Il fut écuyer de la reine Anne de Bretagne et fut choisi par la reine pour devenir capitaine et gardien du château de Brest en 1499. Le château est alors un site stratégique majeur. Il y recevra d'ailleurs Anne de Bretagne, durant l'été 1505, à l'occasion de son pèlerinage. Il fut remplacé dans cette charge par le voyer de Trégomar, entre 158 et 1516, probablement en 1516.
LA FAMILLE DE TEXUE
Texue, aujourd'hui grosse métairie dans la paroisse de Pacé, était au moyen-âge un manoir qui donna son nom à une noble famille portant pour armoiries : d'argent au chef de sinople. Le premier auteur connu de cette maison fut Guillaume de Texue, mentionné par Dom Morice I.1517 dans un sauf-conduit délivré en 1357 par le roi d'Angleterre à certains écuyers de la suite de Charles de Blois. Il épousa, selon du Paz, Marie de la Roche-Épine. Robert de Texue, fils de ce Guillaume et son héritier, figure comme écuyer dans quatre monstres de Du Guesclin, une montre d'Eon de Baulon à Dinan, et une montre de Robert de Guitté à Paris. (Dom Morice).
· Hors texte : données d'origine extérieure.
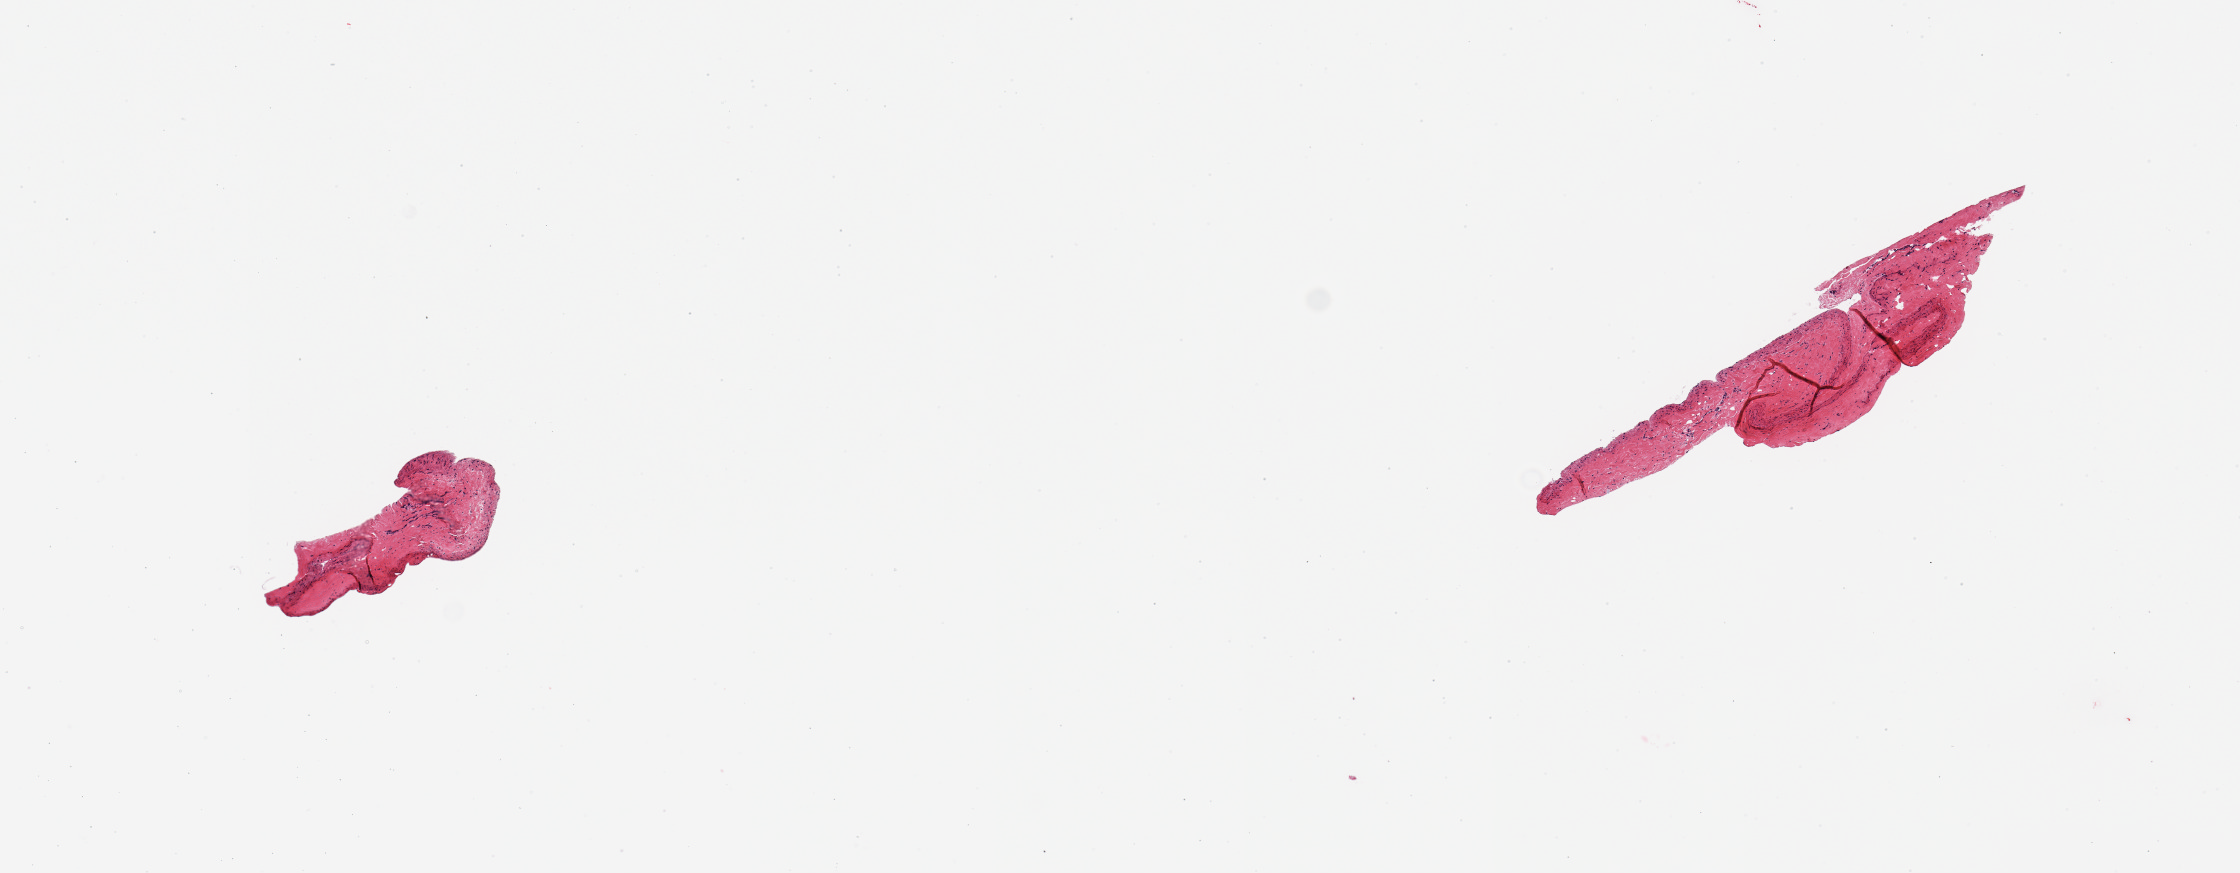
Whole-slide image, H&E stain, low-resolution overview of the scanned area, about 8.9 x 3.5 mm (slide scanned at 20x). PAXgene-fixed paraffin-embedded (PFPE) section. Sampled site (target tissue): coronary artery. Donor tissue sample. Donor sex: male.
Reviewer comment on this tissue sample: 2 pieces; vein rather than artery.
– En 1414, Alain, écuyer, avec 13 autres écuyers de sa compagnie, fait partie du corps de 3000 hommes d'armes et 1500 hommes de trait sous Richement.
– En 1419, Geoffroy, écuyer de la retenue du maréchal de Dinan, a sous ses ordres Bonabes et Bertrand de Texue, aussi écuyers, et accompagne avec eux le comte de Richement à Angers.
– Bertrand, qui avait suivi le duc Jean dans son voyage à Paris en avril 1418, aux gages de 12 livres pour un mois, et qui servait aussi dans le retenue de Bertrand de Dinan, s'arme en 1420 pour le recouvrement du duc, et figure encore en 1426 dans une monstre de Guy, sire du Gâvres.
– Bonabes prête serment au duc en 1437.
– En 1457, on trouve Noël; chevalier, l'un des gens d'armes du Maréchal de Malestroit. En 1471, il est lieutenant de Bertrand du Parc. En 1474 et 1477, il préside en cette qualité les monstres de Dinan. De 1480 à 1488, il est capitaine de Hédé.
GILLES DE TEXUE
Quant à Gilles de Texüe, il déute en 1480 comme coustilleur dans la compagnie de 20 lances et 30 archers commandée par Thomas de Kerazret, qui devint plus tard, en 1489, capitaine de Brest.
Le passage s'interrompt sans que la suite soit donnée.